> **THE DATA**
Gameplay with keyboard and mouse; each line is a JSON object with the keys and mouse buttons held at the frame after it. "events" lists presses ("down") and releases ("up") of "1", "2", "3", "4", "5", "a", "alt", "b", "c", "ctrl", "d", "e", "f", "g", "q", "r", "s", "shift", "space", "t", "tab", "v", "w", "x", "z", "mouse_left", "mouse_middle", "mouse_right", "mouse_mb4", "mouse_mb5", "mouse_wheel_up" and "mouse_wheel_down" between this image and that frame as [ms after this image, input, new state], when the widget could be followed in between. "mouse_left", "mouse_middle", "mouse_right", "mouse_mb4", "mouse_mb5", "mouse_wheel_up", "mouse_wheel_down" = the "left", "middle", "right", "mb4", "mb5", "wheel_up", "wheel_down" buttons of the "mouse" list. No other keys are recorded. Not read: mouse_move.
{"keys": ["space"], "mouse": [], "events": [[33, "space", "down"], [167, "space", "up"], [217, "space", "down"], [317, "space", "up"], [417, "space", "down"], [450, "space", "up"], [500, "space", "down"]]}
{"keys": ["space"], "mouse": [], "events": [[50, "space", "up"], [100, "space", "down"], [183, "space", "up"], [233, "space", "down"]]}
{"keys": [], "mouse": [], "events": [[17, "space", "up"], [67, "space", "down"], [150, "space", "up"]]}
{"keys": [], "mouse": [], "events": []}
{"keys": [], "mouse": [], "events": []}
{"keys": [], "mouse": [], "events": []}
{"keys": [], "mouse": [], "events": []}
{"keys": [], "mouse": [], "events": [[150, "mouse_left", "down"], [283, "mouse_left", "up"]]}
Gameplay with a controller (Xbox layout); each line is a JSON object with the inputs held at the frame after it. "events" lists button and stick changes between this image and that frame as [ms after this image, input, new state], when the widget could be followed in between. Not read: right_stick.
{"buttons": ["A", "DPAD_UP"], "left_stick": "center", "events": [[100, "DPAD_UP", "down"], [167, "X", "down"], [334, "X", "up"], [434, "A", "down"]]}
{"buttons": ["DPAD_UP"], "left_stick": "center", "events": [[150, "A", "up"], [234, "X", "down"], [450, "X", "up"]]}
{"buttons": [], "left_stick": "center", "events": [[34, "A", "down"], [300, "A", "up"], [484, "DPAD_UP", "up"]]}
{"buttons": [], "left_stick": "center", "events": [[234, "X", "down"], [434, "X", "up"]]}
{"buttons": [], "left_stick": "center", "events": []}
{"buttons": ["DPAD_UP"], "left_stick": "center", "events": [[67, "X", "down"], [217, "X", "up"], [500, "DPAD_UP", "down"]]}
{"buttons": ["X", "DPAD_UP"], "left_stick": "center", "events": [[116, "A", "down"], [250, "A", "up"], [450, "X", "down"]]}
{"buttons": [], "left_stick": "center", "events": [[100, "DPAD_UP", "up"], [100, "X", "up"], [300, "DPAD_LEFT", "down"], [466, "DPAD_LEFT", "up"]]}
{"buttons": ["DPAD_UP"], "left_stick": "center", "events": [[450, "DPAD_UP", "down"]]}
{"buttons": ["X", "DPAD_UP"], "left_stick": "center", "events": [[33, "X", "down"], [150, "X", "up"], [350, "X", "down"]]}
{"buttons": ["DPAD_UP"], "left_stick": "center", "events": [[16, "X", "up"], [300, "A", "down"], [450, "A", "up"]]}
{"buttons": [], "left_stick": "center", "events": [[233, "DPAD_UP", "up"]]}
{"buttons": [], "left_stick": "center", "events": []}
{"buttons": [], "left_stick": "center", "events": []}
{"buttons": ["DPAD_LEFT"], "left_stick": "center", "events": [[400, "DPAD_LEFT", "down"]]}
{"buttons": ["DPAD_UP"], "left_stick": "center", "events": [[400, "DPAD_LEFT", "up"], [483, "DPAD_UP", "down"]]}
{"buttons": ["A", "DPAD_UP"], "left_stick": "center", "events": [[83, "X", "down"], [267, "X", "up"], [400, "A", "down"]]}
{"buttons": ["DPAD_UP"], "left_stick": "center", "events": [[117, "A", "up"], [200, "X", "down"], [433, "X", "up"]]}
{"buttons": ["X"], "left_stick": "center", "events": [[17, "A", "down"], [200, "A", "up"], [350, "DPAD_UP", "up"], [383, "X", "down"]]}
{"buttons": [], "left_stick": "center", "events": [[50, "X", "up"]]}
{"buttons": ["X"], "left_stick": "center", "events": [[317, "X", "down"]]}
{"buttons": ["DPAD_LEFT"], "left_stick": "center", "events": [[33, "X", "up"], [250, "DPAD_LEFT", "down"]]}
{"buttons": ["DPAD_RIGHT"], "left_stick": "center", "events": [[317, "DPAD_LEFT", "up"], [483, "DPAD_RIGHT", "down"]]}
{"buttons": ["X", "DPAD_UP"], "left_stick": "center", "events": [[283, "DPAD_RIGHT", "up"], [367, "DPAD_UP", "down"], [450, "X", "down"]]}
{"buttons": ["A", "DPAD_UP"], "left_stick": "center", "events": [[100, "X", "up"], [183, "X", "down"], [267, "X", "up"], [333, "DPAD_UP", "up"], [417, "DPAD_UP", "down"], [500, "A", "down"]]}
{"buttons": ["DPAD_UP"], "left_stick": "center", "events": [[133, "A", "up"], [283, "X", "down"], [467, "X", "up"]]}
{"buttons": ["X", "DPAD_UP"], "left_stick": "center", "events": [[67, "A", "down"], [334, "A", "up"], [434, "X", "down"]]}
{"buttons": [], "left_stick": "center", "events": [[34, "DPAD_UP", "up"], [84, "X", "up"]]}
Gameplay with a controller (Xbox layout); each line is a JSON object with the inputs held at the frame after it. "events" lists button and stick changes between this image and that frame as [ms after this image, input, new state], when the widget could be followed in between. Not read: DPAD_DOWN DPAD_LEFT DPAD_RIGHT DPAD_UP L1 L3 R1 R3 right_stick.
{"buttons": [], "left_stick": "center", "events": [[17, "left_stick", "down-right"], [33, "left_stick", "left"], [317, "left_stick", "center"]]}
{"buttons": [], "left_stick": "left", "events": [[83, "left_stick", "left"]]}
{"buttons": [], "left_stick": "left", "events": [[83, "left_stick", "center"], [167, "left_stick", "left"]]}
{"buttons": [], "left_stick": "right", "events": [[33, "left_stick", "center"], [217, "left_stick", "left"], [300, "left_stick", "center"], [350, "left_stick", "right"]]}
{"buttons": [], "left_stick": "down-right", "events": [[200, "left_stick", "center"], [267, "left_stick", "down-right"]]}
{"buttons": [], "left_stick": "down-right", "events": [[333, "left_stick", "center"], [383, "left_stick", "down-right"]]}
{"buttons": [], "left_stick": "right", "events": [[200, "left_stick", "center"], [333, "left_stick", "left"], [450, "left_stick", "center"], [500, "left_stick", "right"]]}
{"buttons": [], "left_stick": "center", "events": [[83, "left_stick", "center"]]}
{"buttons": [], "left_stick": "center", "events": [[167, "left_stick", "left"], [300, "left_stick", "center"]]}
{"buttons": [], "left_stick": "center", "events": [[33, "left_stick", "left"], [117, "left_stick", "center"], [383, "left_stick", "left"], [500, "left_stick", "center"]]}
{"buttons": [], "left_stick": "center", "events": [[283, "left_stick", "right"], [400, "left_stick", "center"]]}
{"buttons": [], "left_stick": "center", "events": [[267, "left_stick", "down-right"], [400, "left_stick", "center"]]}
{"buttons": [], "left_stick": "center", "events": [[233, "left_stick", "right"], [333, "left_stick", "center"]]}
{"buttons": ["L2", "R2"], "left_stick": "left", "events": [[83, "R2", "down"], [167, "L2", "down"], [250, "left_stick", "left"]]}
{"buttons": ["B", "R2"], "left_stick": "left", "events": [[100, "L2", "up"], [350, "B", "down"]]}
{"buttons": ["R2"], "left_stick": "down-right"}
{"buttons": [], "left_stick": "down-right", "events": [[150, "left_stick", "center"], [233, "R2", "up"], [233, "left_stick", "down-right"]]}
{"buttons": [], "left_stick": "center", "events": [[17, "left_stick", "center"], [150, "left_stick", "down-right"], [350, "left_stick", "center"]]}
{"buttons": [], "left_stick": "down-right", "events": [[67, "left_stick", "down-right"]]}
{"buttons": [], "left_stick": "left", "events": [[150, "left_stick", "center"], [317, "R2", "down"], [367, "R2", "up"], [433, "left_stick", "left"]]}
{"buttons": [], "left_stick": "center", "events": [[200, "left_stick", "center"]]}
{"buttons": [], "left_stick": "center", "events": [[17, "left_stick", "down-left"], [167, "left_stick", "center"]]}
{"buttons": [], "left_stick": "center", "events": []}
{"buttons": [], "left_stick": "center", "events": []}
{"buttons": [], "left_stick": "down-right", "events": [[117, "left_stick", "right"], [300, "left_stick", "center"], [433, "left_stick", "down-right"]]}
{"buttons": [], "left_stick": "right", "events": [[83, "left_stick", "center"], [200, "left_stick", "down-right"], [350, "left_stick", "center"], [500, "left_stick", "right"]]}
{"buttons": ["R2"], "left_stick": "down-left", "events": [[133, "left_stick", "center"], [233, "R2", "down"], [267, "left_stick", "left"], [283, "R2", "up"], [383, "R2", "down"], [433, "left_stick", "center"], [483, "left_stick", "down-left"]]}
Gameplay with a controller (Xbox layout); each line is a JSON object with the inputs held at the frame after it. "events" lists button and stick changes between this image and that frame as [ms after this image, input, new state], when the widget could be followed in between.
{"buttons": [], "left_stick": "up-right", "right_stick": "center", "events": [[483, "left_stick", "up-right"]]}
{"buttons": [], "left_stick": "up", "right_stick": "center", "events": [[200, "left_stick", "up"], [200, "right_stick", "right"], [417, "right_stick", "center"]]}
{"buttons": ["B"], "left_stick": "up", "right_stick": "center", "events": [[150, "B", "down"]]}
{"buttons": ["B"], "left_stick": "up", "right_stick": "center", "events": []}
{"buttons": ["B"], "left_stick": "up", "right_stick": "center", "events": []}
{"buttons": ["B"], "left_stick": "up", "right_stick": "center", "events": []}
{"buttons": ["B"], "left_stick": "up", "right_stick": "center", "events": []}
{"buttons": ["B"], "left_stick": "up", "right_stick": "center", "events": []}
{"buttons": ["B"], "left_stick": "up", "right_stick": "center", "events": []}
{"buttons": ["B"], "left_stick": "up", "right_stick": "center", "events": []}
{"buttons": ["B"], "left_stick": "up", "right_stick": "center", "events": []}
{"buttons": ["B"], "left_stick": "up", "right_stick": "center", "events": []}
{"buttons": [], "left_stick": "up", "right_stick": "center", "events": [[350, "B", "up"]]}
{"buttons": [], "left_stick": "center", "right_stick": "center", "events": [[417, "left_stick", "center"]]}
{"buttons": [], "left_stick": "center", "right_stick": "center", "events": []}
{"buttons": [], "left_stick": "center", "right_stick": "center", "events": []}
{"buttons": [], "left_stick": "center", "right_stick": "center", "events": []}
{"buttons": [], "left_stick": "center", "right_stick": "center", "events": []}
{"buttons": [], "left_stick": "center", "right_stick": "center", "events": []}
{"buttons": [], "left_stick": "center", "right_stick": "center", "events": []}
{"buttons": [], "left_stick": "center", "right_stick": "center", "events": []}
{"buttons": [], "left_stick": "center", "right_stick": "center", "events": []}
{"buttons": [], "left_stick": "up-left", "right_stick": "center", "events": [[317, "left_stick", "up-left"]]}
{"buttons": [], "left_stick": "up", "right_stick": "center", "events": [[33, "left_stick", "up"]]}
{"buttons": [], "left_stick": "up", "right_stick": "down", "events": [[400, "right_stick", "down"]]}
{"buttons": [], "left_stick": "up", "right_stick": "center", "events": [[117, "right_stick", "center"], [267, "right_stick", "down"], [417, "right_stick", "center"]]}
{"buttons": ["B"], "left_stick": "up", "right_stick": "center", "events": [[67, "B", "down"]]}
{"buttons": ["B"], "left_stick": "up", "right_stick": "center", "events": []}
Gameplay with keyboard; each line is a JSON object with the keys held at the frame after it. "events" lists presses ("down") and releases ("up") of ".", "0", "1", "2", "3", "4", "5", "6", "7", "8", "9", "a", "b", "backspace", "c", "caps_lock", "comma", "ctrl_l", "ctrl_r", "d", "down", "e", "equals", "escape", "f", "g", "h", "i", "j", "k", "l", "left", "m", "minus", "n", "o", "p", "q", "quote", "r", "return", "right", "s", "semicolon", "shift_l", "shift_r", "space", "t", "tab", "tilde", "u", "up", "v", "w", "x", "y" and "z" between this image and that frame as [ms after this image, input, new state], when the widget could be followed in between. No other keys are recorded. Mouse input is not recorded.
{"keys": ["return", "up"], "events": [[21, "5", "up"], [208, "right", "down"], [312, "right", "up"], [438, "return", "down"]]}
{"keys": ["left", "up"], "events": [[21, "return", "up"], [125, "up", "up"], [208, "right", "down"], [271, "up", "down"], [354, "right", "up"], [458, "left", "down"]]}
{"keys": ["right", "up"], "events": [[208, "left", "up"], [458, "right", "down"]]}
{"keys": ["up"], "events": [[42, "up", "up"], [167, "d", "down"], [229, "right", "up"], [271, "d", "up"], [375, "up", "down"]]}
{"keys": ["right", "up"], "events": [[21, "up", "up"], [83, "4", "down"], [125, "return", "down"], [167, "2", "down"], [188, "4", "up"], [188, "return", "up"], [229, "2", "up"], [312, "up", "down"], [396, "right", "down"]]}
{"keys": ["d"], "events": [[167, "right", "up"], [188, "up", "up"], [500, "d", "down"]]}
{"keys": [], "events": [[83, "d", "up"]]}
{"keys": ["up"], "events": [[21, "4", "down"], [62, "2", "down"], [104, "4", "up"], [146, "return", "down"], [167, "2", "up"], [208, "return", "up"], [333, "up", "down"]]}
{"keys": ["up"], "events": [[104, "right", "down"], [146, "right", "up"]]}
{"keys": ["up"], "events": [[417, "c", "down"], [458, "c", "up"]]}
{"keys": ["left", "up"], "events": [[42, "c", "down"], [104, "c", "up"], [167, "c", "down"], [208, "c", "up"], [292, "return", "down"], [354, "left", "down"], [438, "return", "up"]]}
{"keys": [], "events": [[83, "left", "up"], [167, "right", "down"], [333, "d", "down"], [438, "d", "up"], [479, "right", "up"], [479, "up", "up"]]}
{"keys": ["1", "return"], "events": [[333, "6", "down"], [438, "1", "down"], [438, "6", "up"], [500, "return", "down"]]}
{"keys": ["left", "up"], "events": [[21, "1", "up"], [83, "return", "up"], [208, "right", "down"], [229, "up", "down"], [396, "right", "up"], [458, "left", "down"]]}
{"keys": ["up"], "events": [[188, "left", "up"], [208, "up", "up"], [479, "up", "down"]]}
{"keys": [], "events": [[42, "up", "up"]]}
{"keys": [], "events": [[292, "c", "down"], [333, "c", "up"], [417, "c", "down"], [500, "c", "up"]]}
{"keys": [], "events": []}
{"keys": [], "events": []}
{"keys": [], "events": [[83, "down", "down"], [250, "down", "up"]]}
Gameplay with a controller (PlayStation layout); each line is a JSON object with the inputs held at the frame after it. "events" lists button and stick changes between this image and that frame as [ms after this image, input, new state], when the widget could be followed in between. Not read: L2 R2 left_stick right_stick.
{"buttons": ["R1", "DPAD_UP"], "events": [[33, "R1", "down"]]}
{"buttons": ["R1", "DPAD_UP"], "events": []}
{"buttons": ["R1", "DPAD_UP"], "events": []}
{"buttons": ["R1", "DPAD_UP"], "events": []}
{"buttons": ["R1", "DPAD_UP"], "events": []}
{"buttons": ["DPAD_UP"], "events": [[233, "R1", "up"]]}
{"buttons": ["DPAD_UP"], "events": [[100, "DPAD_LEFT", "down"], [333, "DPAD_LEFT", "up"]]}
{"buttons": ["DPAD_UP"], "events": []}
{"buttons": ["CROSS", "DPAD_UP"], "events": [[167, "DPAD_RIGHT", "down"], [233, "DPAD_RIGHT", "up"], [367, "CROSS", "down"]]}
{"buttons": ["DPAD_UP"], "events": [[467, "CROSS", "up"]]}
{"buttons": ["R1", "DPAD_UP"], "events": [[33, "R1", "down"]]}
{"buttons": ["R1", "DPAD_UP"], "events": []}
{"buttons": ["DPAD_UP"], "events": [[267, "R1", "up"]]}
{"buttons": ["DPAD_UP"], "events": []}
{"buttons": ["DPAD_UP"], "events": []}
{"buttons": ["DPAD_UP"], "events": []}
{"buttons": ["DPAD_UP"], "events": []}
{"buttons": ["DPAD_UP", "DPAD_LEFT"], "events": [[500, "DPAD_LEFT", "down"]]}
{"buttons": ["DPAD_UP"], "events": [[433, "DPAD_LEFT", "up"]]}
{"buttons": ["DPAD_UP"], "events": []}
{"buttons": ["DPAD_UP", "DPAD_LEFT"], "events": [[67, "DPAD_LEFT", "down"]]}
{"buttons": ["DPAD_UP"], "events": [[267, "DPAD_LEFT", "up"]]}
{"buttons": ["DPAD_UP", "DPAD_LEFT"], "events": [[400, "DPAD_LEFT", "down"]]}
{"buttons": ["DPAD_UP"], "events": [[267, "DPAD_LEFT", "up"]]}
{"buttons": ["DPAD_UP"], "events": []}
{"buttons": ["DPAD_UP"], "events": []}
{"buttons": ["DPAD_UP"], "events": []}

> **TASK**
Track down every line of the material containing the string "controller", and copy it.

> **WORKED SOLUTION**
Gameplay with a controller (Xbox layout); each line is a JSON object with the inputs held at the frame after it. "events" lists button and stick changes between this image and that frame as [ms after this image, input, new state], when the widget could be followed in between. Not read: right_stick.
Gameplay with a controller (Xbox layout); each line is a JSON object with the inputs held at the frame after it. "events" lists button and stick changes between this image and that frame as [ms after this image, input, new state], when the widget could be followed in between. Not read: DPAD_DOWN DPAD_LEFT DPAD_RIGHT DPAD_UP L1 L3 R1 R3 right_stick.
Gameplay with a controller (Xbox layout); each line is a JSON object with the inputs held at the frame after it. "events" lists button and stick changes between this image and that frame as [ms after this image, input, new state], when the widget could be followed in between.
Gameplay with a controller (PlayStation layout); each line is a JSON object with the inputs held at the frame after it. "events" lists button and stick changes between this image and that frame as [ms after this image, input, new state], when the widget could be followed in between. Not read: L2 R2 left_stick right_stick.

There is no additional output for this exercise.